De rebellen van de M23 stonden op het punt de stad Goma in te nemen, toen ik daar afscheid nam van mijn vrienden. Verschillende van hen zijn journalist. Voor hen was vertrekken ook nog mogelijk, maar het was geen optie, legden ze me uit. ‘Dit is onze thuis. Dat laat je niet zomaar achter.’ De eerste dag van het offensief deelden ze beelden van burgers die het centrum introkken, zoekend naar plaatsen om beschermd te zijn. Vervolgens kwamen ze ook zelf in gevaar. Plunderende soldaten en burgermilities beroofden twee van mijn bevriende journalisten tot twee maal toe. Na twee dagen schuilen leek de rust voorzichtig terug te keren. Maar de stad ontwaakte onder een nieuw regime, dat van het door Rwanda aangestuurde M23.
De regels waren veranderd. Elke journalist moest zich opnieuw laten accrediteren. De boodschappen die ze vanaf nu deelden, zouden die van de nieuwe bazen zijn.

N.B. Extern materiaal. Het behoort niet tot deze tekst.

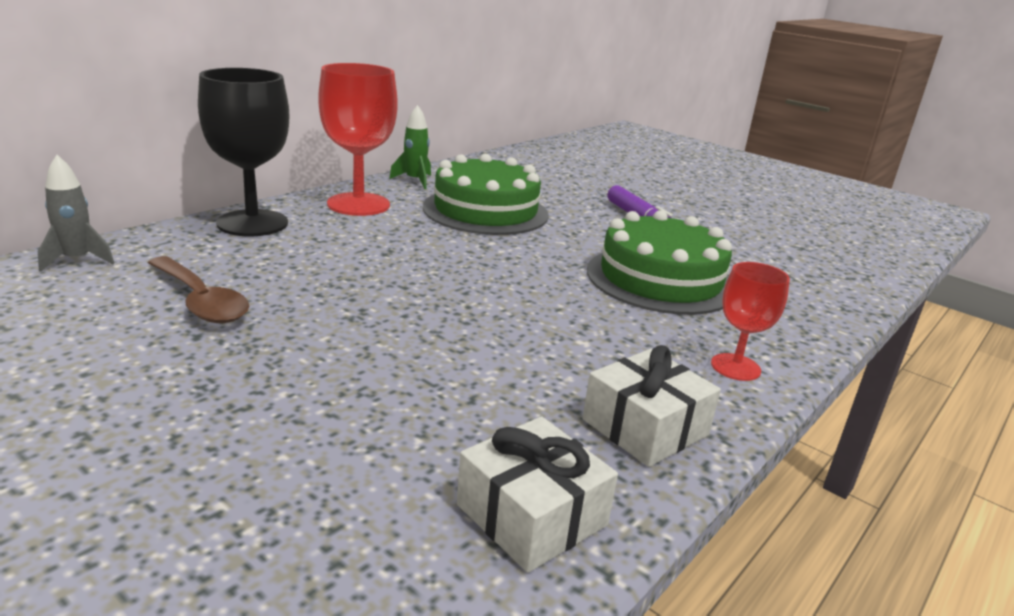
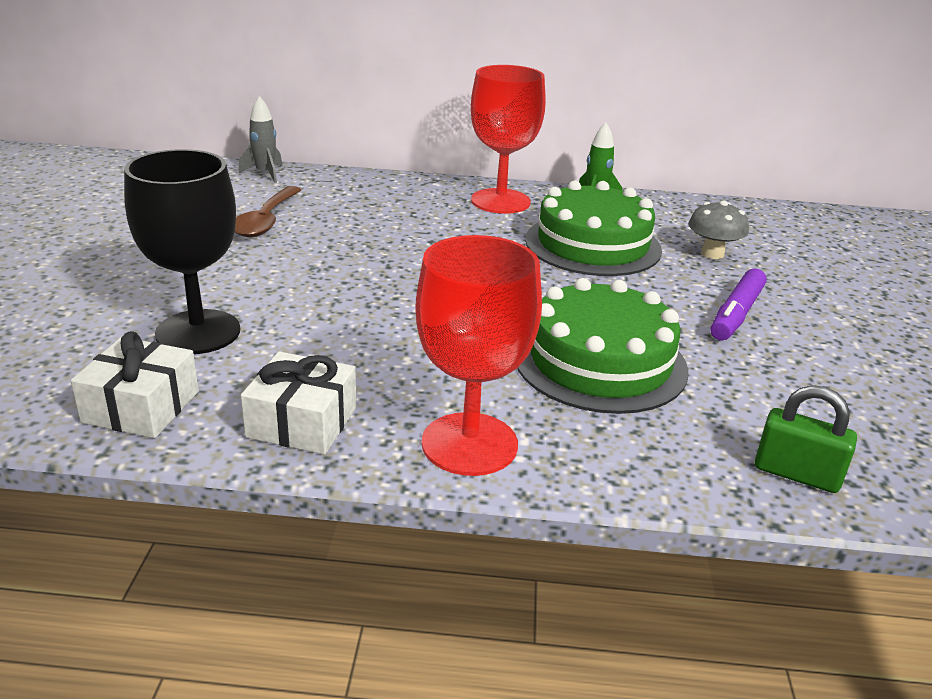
camera: 55 degrees right, 5 degrees up
(252, 223) = (399, 188): black goblet -> black goblet (198, 332)
(551, 190) = (712, 254): none -> grey mushroom
(735, 367) = (469, 444): red goblet -> red goblet, size x1.81
(835, 286) = (796, 474): none -> green padlock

Aanwezigheid op de persconferentie van M23 was verplicht. Kritiek op M23 of Rwanda werd vanaf nu als Hutu-extremisme gezien. Ondertussen kregen ze te horen dat het regime in Kinshasa dat aanwezigheid op die persconferentie met de doodstraf kon worden bestraft.

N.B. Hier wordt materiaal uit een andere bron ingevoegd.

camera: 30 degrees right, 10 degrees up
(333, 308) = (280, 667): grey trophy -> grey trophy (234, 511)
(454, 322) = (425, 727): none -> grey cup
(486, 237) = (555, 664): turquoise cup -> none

De meeste van mijn collega’s omschrijven zichzelf steevast als vredesjournalist. Een begrip dat wij niet hanteren, maar veelzeggend is. Als ze al een kant kiezen in de woelige oorlog die hun land al 30 jaar verscheurt, dan is het die van de burger. Ze willen niet bijdragen tot de haat, ze willen deel zijn van de oplossing. De huidige omstandigheden waarin ze vandaag moeten werken maakt de opdracht nog moeilijker. Een van die vredesjournalisten liet me recent weten dat hij schrik heeft voor zijn eigen woorden en dus even voor de stilte kiest. Een andere had even tijd nodig om te helen van traumatiserende dagen, maar besloot daarna dat hij gemotiveerder was dan ooit. Vredesjournalisten als hij zijn belangrijker dan ooit.